About this exercise: The answer is all of the data repeated exactly, with each picture omitted.
___ Data for review
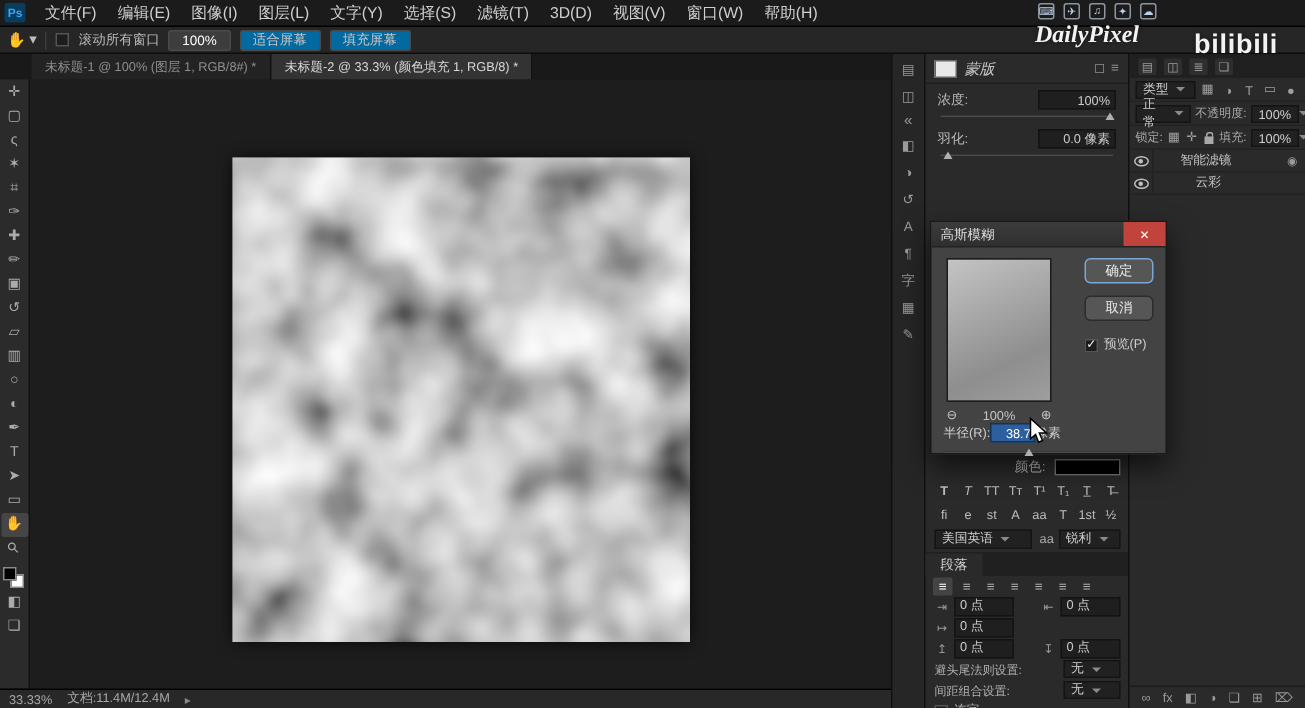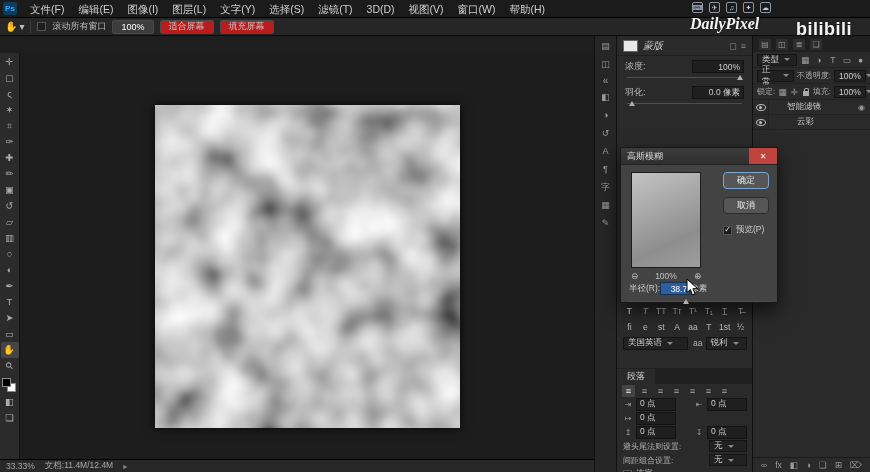--- a/index.html
+++ b/index.html
@@ -21,7 +21,7 @@
   .vsep{width:1px;height:12px;background:#3c3c3c;}
   .cb{width:9px;height:9px;background:#1d1d1d;border:1px solid #555;display:inline-flex;
       align-items:center;justify-content:center;font-size:8px;color:#efefef;line-height:1;}
-  .obtn{height:14px;padding:0 8px;background:#b91c1c;border:1px solid #4a4a4a;border-radius:2px;
+  .obtn{height:14px;padding:0 8px;background:#0369a1;border:1px solid #4a4a4a;border-radius:2px;
         font-size:9px;color:#c6c6c6;display:flex;align-items:center;}
   .obtn.active{background:#3d3d3d;color:#fff;}
   .olabel{font-size:9px;color:#b8b8b8;}

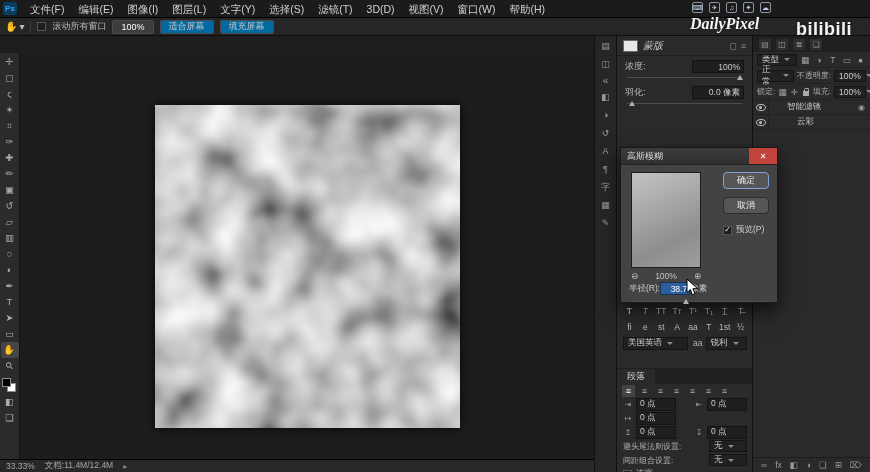--- a/index.html
+++ b/index.html
@@ -204,6 +204,10 @@
     <button class="obtn">填充屏幕</button>
   </div>
 
+  <div class="tabbar">
+    <div class="doctab">未标题-1 @ 100% (图层 1, RGB/8#) *</div>
+    <div class="doctab active">未标题-2 @ 33.3% (颜色填充 1, RGB/8) *</div>
+  </div>
 
   <div class="toolbar">
     <div class="tool">✛</div>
______
Result below:
--- a/index.html
+++ b/index.html
@@ -21,7 +21,7 @@
   .vsep{width:1px;height:12px;background:#3c3c3c;}
   .cb{width:9px;height:9px;background:#1d1d1d;border:1px solid #555;display:inline-flex;
       align-items:center;justify-content:center;font-size:8px;color:#efefef;line-height:1;}
-  .obtn{height:14px;padding:0 8px;background:#b91c1c;border:1px solid #4a4a4a;border-radius:2px;
+  .obtn{height:14px;padding:0 8px;background:#0369a1;border:1px solid #4a4a4a;border-radius:2px;
         font-size:9px;color:#c6c6c6;display:flex;align-items:center;}
   .obtn.active{background:#3d3d3d;color:#fff;}
   .olabel{font-size:9px;color:#b8b8b8;}

--- a/index.html
+++ b/index.html
@@ -204,6 +204,10 @@
     <button class="obtn">填充屏幕</button>
   </div>
 
+  <div class="tabbar">
+    <div class="doctab">未标题-1 @ 100% (图层 1, RGB/8#) *</div>
+    <div class="doctab active">未标题-2 @ 33.3% (颜色填充 1, RGB/8) *</div>
+  </div>
 
   <div class="toolbar">
     <div class="tool">✛</div>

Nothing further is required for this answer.